Despite its infancy as a wine region, Raymond Blake finds Ribera Del Duero has a charm in its wine production, but it may still need a little finessing.
About 20 years ago Ribera del Duero stole Rioja’s thunder and ran away with it. Here was ‘new’ Spain, robust and concentrated, and perfectly in tune with the zeitgeist of the day that favoured heft and substance on the palate in place of any attempt at subtlety. Here was the brash newcomer for whom tradition meant little. If the world wanted big, the world would be given big. It was a global phenomenon, exemplified by others such as the ‘super’ Tuscans and ever more cumbersome Châteauneuf-du-Papes. It was not a world for wimps.
But fashion changes and the densely flavoured wines that caught the world’s attention back then have fallen a little out of favour. Rioja is now resurgent and, as Enda Kenny might say, has regained its mojo. How is Ribera coping with the increased competition?
A visit to the region a few months ago confirmed that some refinement is now in evidence but if clumsy flavours, with little to recommend them except crude power, rock your boat, then these can be found too. Loud and brash, and rather ‘yesterday’, they billow across the palate and have a dinosaur feel to them. Some bodegas still cleave to that template but others are re-imagining it; their wines are still inky dark, with plums and liquorice aplenty, but they remain composed right across the palate, redeemed by the twin pillars of acidity and tannin. This pair support the flavour, keeping it upright and correct, stopping it from collapsing under its own weight.
The best wines, such as those from Aalto (see box) have a ‘breed’ and quality about them that belies the relative infancy of Ribera del Duero as a wine region. Forty years ago, apart from Vega Sicilia which dates from the mid 19th century, it was barren of bodegas, yet today there are hundreds and Ribera enjoys a level of recognition that puts it on a par with regions whose histories date back centuries, not decades. The paradox is that, on the face of it, it should not be possible to make fine red wine here. Daytime temperatures in July and August can reach 40ºC but the secret is altitude, frequently in excess of 800 metres, which helps to mitigate summer’s furnace. By night, temperatures plummet by as much as 20 degrees, allowing the vine to rest and helping it to retain acidity.
Ribera del Duero’s place in the pantheon is secure, what is needed now is the confidence to further refine the wines, lean them a little more towards the elegant and complex and away from the hearty and hefty.
Bodegas Aalto’s first vintage was as recent as 2005 yet the pedigree here is stellar, given that the man in charge, Mariano Garcia, was the winemaker at Vega Sicilia for about 30 years. It was raining the day I visited but that didn’t dampen the sense of dynamism, manifested by a serious level of investment, as an impressive new winery took shape at the hands of a swarm of builders. The house style is full but elegant, with exotic, herbaceous scents, and flavours of darks fruits, spice and liquorice. A worthy rival to Vega.

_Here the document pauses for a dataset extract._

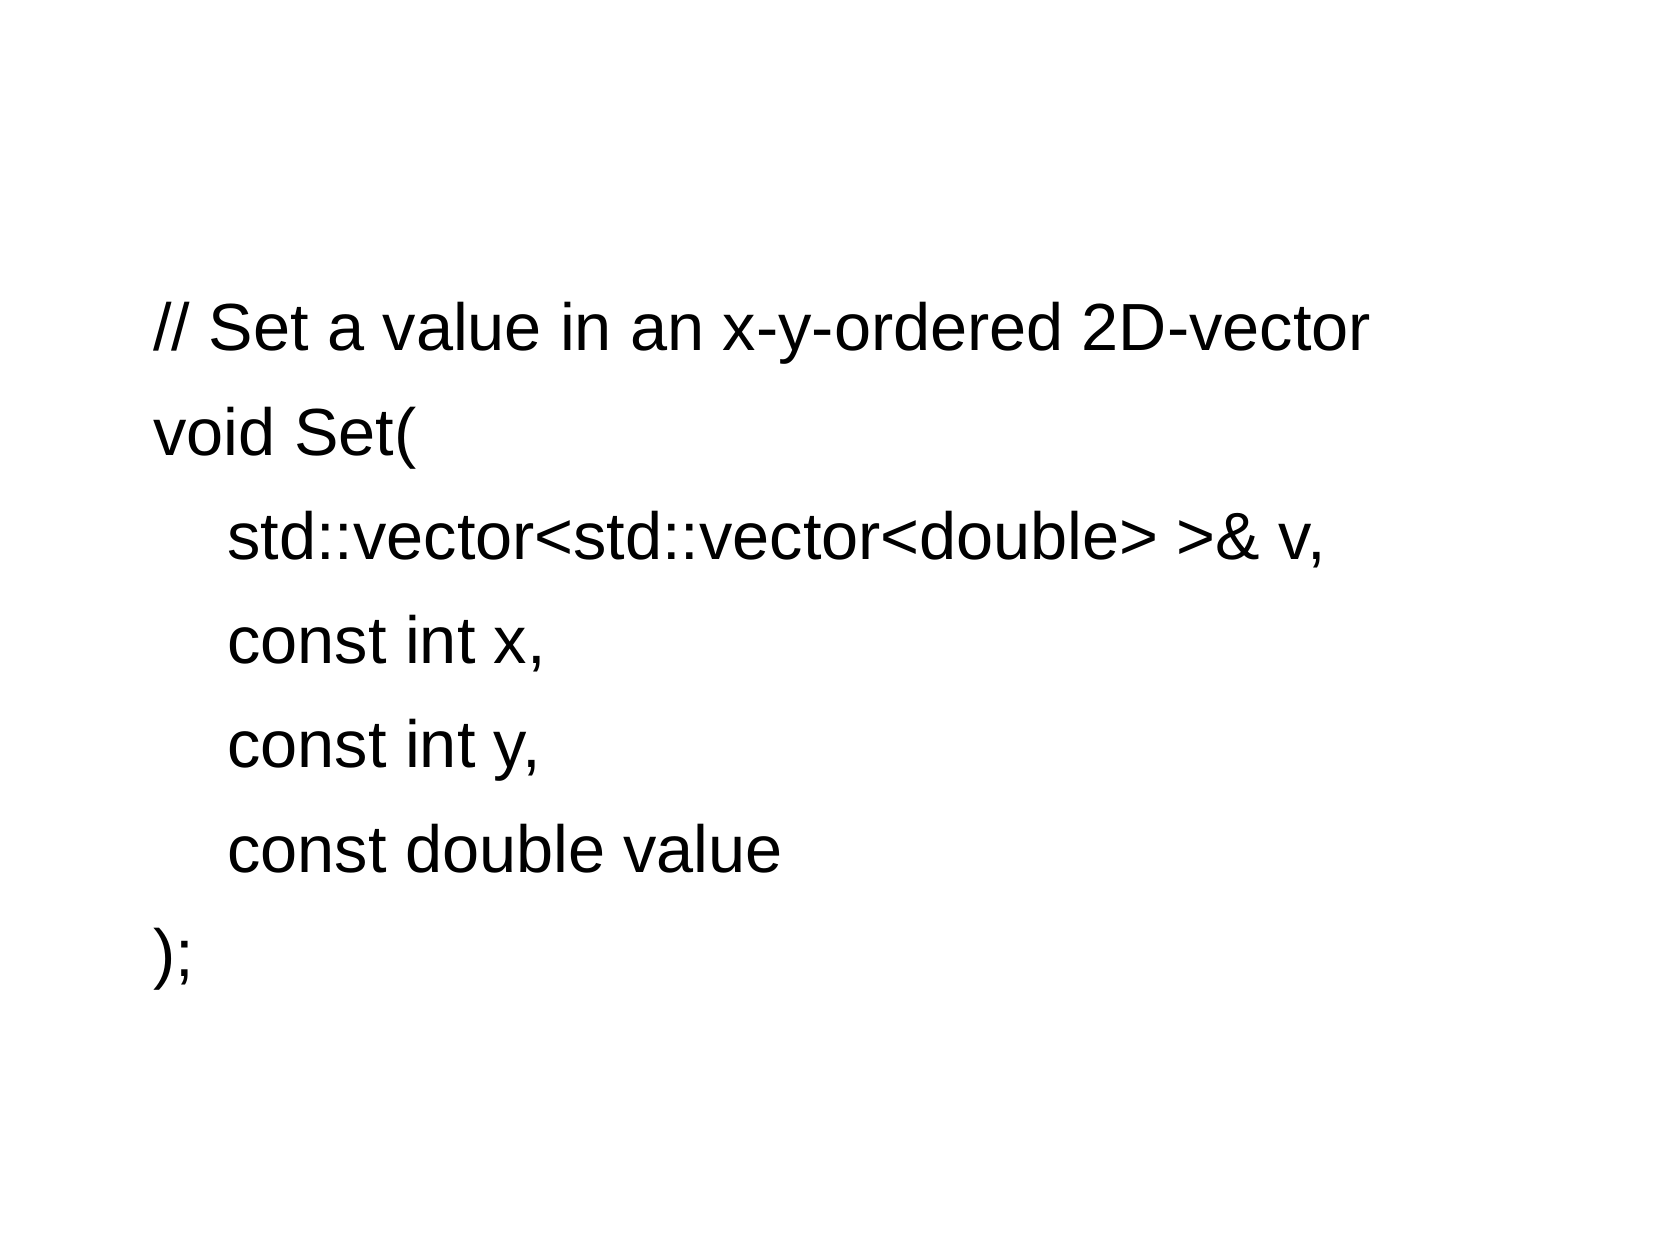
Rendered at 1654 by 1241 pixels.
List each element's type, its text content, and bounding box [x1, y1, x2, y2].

list // Set a value in an x-y-ordered 2D-vector void Set( std::vector<std::vector<double> >& v, const int x, const int y, const double value ); [82, 290, 1571, 1010]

(Aalto wines are imported in limited quantities by Vinostito: www.vinostito.com)
THREE TO TRY
Bodegas Felix Callejo, Crianza 2013
Callejo is a family-run enterprise, founded in 1989. Some nonsense prose on the back label about harmony between children and vineyards should be ignored in favour of enjoying the wine. There’s plenty of plump, satin-textured fruit but also a wilder note, a sauvage element that adds complexity and a little intrigue. You need repeated sips to chase the flavour, it does not reveal itself in one great wallop before fading quickly, and it is all the better for that.

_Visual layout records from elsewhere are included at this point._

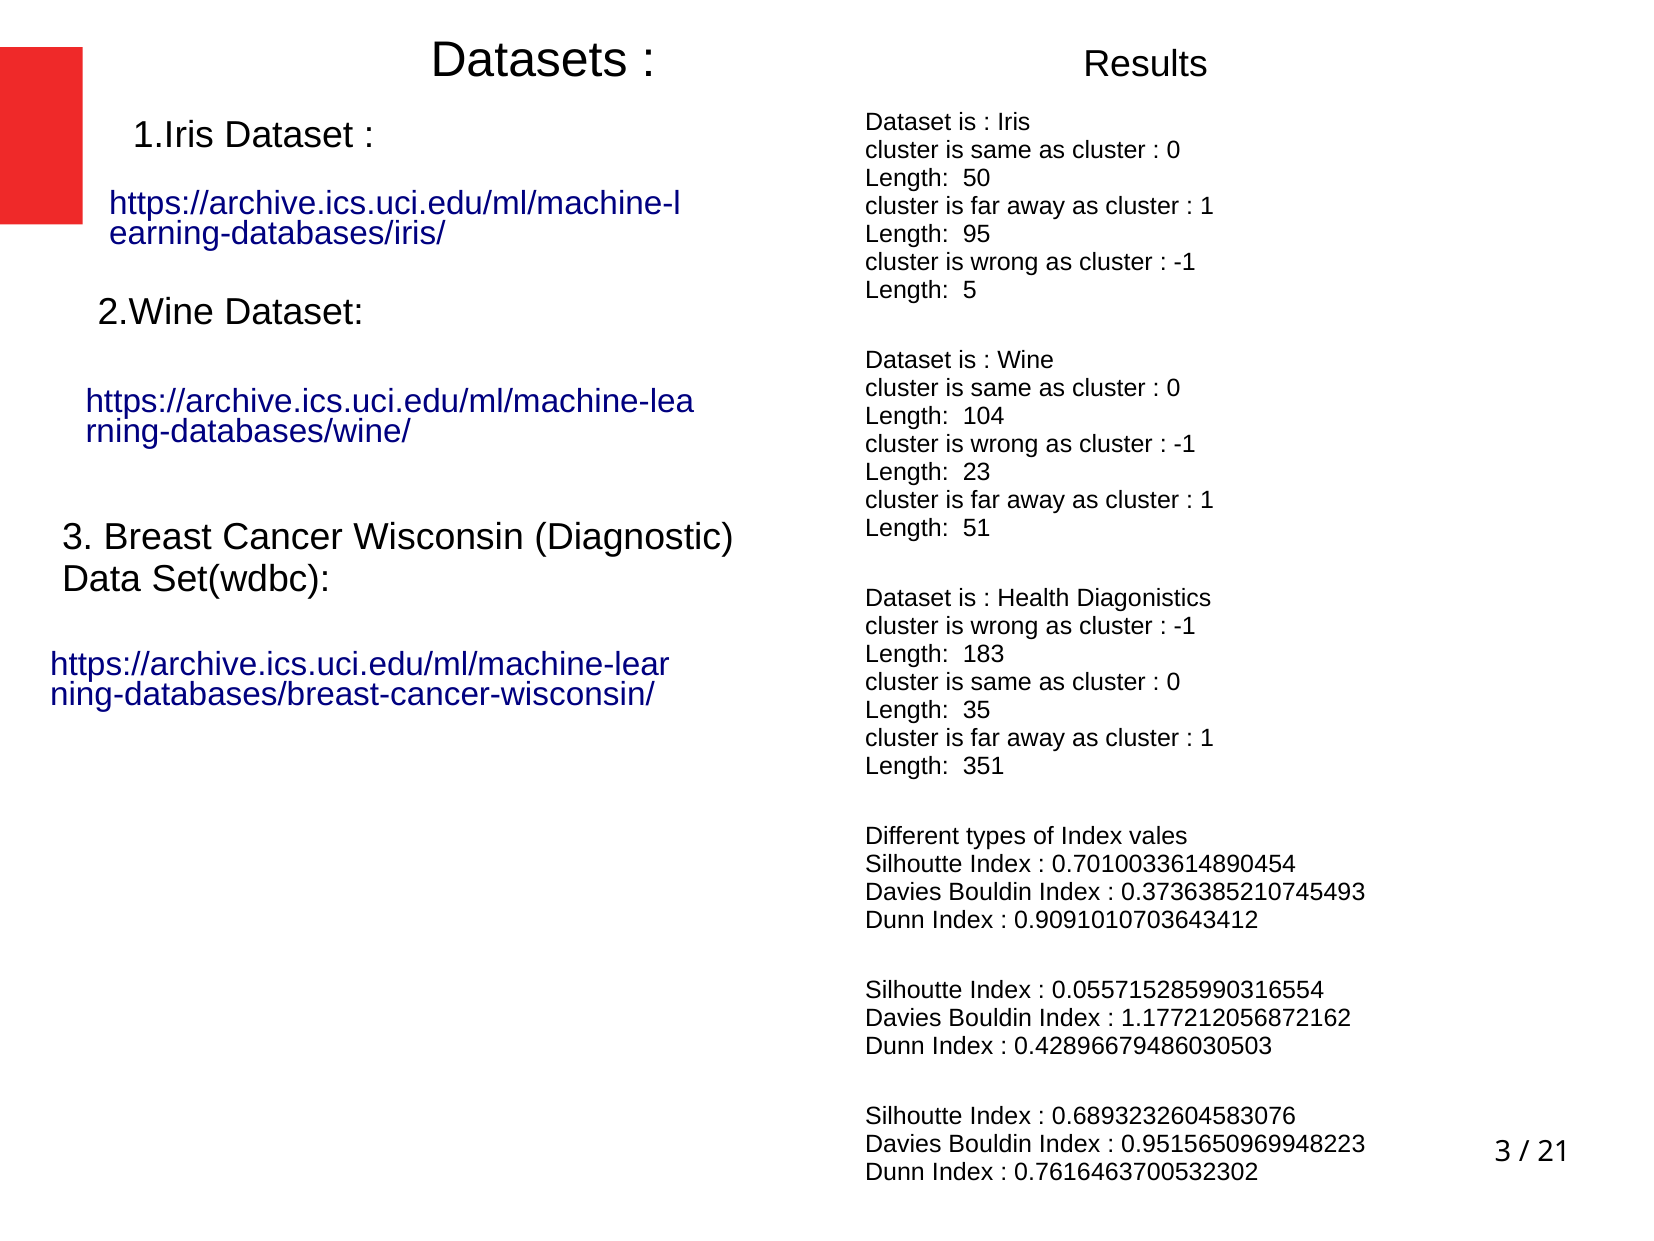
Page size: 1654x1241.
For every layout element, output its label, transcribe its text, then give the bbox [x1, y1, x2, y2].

text_box https://archive.ics.uci.edu/ml/machine-learning-databases/wine/ [70, 375, 721, 485]
text_box https://archive.ics.uci.edu/ml/machine-learning-databases/iris/ [94, 177, 709, 260]
text_box Datasets : [11, 23, 1075, 95]
text_box Results [933, 35, 1359, 93]
text_box 1.Iris Dataset : [118, 106, 850, 164]
text_box https://archive.ics.uci.edu/ml/machine-learning-databases/breast-cancer-wisconsin/ [35, 637, 697, 733]
text_box Dataset is : Iris cluster is same as cluster : 0 Length: 50 cluster is far away as cluster : 1 Length: 95 cluster is wrong as cluster : -1 Length: 5 Dataset is : Wine cluster is same as cluster : 0 Length: 104 cluster is wrong as cluster : -1 Length: 23 cluster is far away as cluster : 1 Length: 51 Dataset is : Health Diagonistics cluster is wrong as cluster : -1 Length: 183 cluster is same as cluster : 0 Length: 35 cluster is far away as cluster : 1 Length: 351 Different types of Index vales Silhoutte Index : 0.7010033614890454 Davies Bouldin Index : 0.3736385210745493 Dunn Index : 0.9091010703643412 Silhoutte Index : 0.055715285990316554 Davies Bouldin Index : 1.177212056872162 Dunn Index : 0.42896679486030503 Silhoutte Index : 0.6893232604583076 Davies Bouldin Index : 0.9515650969948223 Dunn Index : 0.7616463700532302 [850, 100, 1627, 1193]
text_box 3. Breast Cancer Wisconsin (Diagnostic) Data Set(wdbc): [47, 507, 756, 607]
text_box 2.Wine Dataset: [82, 283, 402, 359]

Bodegas Fuentespina, Fuentespina Roble 7 2014
The ‘7’ in the name refers to the fact that this wine spent seven months ageing in new American oak barrels – a remarkably short period given the excesses that some producers in the region are prone to. The result is vivid in every respect, from the bright garnet colour, through the intense fruit on the nose, and the body and structure on the palate. It is made from 100 per cent Tempranillo grapes harvested from 50-year-old vines. A haunch of venison would be a great match.

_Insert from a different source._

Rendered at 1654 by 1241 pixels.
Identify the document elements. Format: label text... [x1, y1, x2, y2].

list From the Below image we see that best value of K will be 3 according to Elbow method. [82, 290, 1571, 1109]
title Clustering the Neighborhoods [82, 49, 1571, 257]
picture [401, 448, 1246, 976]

Bodegas Hermanos Perez Pascuas, Cepa Gavilán Crianza
Perez Pascuas was founded by three brothers in 1980, which, in Ribera del Duero, is almost prehistoric. The vineyards stretch to 145 hectares and annual production runs at about half-a-million bottles. Though some Cabernet Sauvignon is grown on the estate this wine is 100 per cent, hand-harvested Tempranillo, which then sees 12 months barrel ageing before release. The result is exuberant and punchy-flavoured, with a crisp cut of tannin to keep things fresh.